Upon introspection of the incident I related, what Machine Elf has described is a fairly accurate description. IIRC I think I was at an angle of approximately 15 - 20 degrees from (above) horizontal. Also, the interior wall of the ride was lined with a rubbery material that had a very rough (kind of pebbly, actually) surface. I don’t know if it would’ve been possible to actually walk, as it was quite an effort just to maintain my balance and stand in one spot, and the ride operator was having a hissy fit over me just standing up. (It was strictly against the rules. Meaning, right before the ride started, everyone was admonished to NOT try to do, what I did. :D)

One other thing, the ride at Astroworld was unlike the Gravitron linked to in Machine Elf’s post.

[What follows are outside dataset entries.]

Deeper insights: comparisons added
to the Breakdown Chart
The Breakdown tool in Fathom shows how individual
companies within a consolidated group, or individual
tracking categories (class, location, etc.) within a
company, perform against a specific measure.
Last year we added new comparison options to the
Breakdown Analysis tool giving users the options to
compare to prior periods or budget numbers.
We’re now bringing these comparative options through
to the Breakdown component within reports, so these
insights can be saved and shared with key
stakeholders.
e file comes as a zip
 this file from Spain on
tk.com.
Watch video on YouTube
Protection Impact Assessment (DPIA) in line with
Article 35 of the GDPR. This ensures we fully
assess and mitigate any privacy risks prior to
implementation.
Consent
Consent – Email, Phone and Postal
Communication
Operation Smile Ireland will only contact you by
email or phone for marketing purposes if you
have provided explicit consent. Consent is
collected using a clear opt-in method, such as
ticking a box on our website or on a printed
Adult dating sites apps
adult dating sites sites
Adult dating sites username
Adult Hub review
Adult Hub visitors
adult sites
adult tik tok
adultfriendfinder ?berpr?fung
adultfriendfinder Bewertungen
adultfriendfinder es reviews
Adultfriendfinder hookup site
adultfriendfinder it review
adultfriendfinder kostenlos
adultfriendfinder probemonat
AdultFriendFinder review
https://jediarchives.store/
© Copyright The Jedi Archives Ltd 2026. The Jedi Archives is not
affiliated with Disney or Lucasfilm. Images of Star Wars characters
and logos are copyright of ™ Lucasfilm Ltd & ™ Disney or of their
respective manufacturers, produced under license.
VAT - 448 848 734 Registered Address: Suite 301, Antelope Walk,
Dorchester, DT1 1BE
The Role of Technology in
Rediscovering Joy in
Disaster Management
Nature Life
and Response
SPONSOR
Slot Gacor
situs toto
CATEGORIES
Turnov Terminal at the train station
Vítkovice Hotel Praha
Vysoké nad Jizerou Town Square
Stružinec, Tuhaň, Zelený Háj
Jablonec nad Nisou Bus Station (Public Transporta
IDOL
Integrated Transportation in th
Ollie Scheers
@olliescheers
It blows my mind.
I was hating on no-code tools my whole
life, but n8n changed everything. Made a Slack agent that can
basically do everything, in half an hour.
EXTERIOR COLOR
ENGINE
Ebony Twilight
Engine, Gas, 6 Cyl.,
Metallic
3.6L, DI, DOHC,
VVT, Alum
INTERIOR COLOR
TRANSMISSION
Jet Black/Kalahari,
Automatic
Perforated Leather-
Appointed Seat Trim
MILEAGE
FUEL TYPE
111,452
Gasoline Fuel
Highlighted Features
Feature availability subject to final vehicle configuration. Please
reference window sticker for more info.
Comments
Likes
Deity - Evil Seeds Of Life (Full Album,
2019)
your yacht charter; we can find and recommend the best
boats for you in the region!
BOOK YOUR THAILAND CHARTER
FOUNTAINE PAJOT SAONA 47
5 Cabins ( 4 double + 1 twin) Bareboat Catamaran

The one at Astroworld was a perfect cylinder about 12’ - 15’ (no more than 18’) in diameter (ie: the walls were perpendicular to the floor), once the machine had gotten “up to speed” (no idea of what that would have been) the floor literally dropped down approximately 2’. The ride was entered thru a door in the side of the cylinder and when you entered and stood with your back against the wall, the top rim of the cylinder was maybe 2’ above your head.

As a less technical aside: Most of these rides also spin at a tilt. i.e. once they start spinning, the entire tube tilts over so it’s no longer perpendicular to the ground. It’s entirely possible that the trick the OP describes was just a slightly angled human hamster wheel.

The one at Astroworld (circa. 1974-75) definitely did not tilt in any way. The line to ride the machine wound up and around to a platform that surrounded the top, so that you could observe the ride in progress. It was just a round cylinder that spun in place, inside of a frame.

The one at Six Flags over Texas in Arlington (between Dallas and Fort Worth) was exactly the same. It was called The Spindletop. I don’t know if it still exists or not.

The one at Astroworld was called the “Barrel of Fun” according to Google, and describes it as a “rotor ride” and cites 1971 as the opening date for that ride, no date given for the end of operation. IIRC it was taken down in the early 80’s.

Well, I just came back from a backpacking trip and we often had to traverse rock surfaces at 45 degrees, with a pack that was ~30% of my weight. 40% would be no problem, short-term. Yeah, you can’t have anywhere close to a normal stride, but it’s still doable. +100% weight would be difficult.